PROBLEM STATEMENT: Every line from the start of the entries up to and including the one bearing "right wrist: (1347, 890)" must be printed verbatim, without the pictures.

----- INFORMATION GIVEN

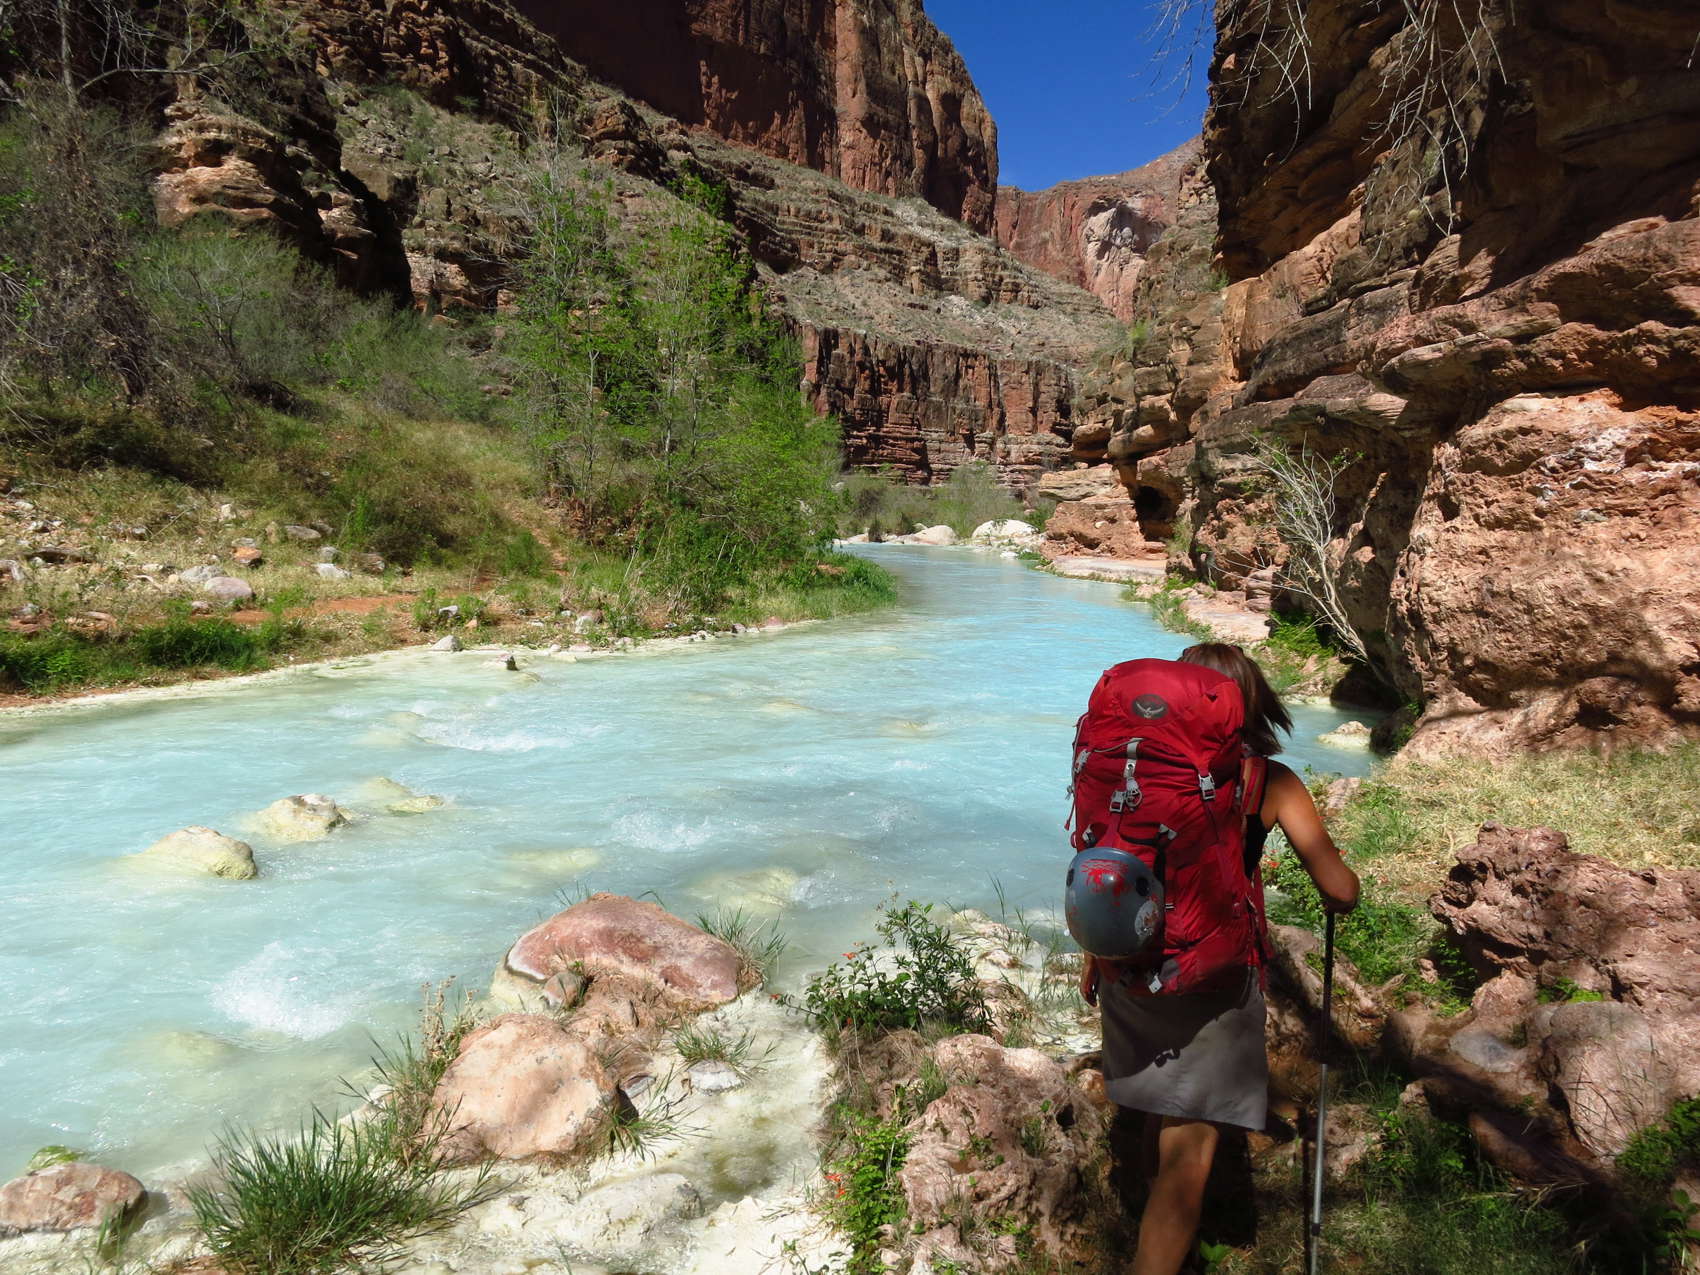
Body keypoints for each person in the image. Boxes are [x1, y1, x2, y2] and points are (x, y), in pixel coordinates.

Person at [1079, 641, 1359, 1275]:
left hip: (1130, 965)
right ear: (1249, 703)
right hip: (1212, 978)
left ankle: (1160, 1236)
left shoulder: (1133, 771)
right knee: (1191, 1147)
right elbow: (1339, 890)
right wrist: (1347, 890)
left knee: (1160, 1107)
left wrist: (1095, 954)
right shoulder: (1270, 781)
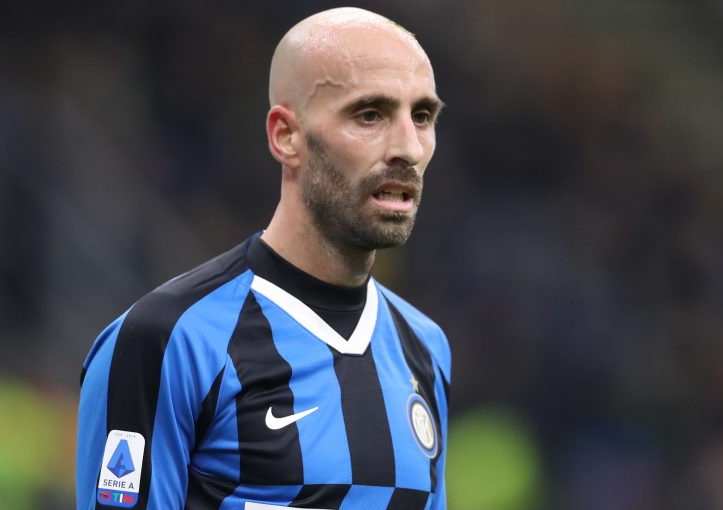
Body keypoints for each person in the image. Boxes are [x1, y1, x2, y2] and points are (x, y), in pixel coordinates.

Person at [76, 7, 450, 510]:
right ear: (286, 136)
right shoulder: (167, 341)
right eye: (369, 115)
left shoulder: (425, 349)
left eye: (422, 116)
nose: (409, 147)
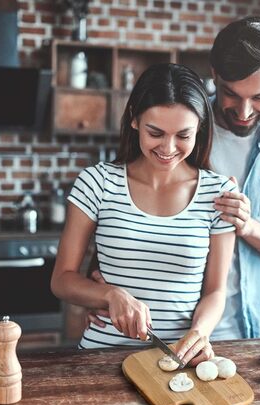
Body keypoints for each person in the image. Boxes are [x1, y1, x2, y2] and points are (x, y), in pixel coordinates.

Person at [87, 15, 260, 341]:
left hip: (243, 329)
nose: (243, 111)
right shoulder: (177, 128)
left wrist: (247, 226)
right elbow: (124, 204)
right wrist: (99, 288)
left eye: (259, 98)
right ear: (214, 76)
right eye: (231, 94)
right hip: (156, 331)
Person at [51, 63, 237, 366]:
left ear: (200, 128)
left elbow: (216, 291)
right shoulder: (97, 183)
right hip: (102, 358)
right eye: (156, 132)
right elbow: (62, 280)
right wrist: (110, 295)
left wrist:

----------

RESULT:
Body keypoints for each person in the image. Boxes are [x1, y1, x2, y2] and points are (x, y), in pixel coordinates.

Person at [1079, 641, 1359, 1275]:
left hip: (1130, 965)
right ear: (1249, 703)
right hip: (1212, 978)
left ankle: (1160, 1236)
left shoulder: (1133, 771)
right knee: (1191, 1147)
right elbow: (1339, 890)
right wrist: (1347, 890)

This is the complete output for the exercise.